# DATA EXTRACTS
:::

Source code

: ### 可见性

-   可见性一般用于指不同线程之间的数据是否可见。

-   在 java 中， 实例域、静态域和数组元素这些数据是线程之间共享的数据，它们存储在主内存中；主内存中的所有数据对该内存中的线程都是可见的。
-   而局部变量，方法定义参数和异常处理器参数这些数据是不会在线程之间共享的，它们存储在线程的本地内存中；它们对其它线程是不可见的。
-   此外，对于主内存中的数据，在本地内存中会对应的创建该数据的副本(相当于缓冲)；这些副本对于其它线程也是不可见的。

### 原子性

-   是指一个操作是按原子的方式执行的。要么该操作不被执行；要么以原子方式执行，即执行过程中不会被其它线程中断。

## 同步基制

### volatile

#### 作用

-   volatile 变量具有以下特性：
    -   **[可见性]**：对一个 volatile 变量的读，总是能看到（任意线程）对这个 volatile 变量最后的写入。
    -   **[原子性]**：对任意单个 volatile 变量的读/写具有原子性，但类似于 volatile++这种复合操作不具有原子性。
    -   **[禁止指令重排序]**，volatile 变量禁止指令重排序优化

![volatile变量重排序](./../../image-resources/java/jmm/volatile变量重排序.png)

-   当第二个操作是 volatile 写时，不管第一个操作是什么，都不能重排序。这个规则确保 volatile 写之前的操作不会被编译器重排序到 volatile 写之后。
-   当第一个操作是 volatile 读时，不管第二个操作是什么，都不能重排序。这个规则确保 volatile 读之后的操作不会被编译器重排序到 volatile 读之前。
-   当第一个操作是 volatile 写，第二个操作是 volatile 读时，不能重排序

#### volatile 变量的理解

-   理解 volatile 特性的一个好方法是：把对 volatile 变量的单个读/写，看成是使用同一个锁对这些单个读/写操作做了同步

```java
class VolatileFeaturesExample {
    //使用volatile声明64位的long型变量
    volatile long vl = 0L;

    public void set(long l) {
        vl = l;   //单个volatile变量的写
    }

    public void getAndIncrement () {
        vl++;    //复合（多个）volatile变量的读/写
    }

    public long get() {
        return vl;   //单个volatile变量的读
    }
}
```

:::

# EXERCISE INSTRUCTIONS
Retype the lines from the one containing "写，第二个操作是 volatile 读时，不能重排序" through the last line of the records. Leave out everything else.

# REPLY TO THE EXERCISE
-   当第一个操作是 volatile 写，第二个操作是 volatile 读时，不能重排序

#### volatile 变量的理解

-   理解 volatile 特性的一个好方法是：把对 volatile 变量的单个读/写，看成是使用同一个锁对这些单个读/写操作做了同步

```java
class VolatileFeaturesExample {
    //使用volatile声明64位的long型变量
    volatile long vl = 0L;

    public void set(long l) {
        vl = l;   //单个volatile变量的写
    }

    public void getAndIncrement () {
        vl++;    //复合（多个）volatile变量的读/写
    }

    public long get() {
        return vl;   //单个volatile变量的读
    }
}
```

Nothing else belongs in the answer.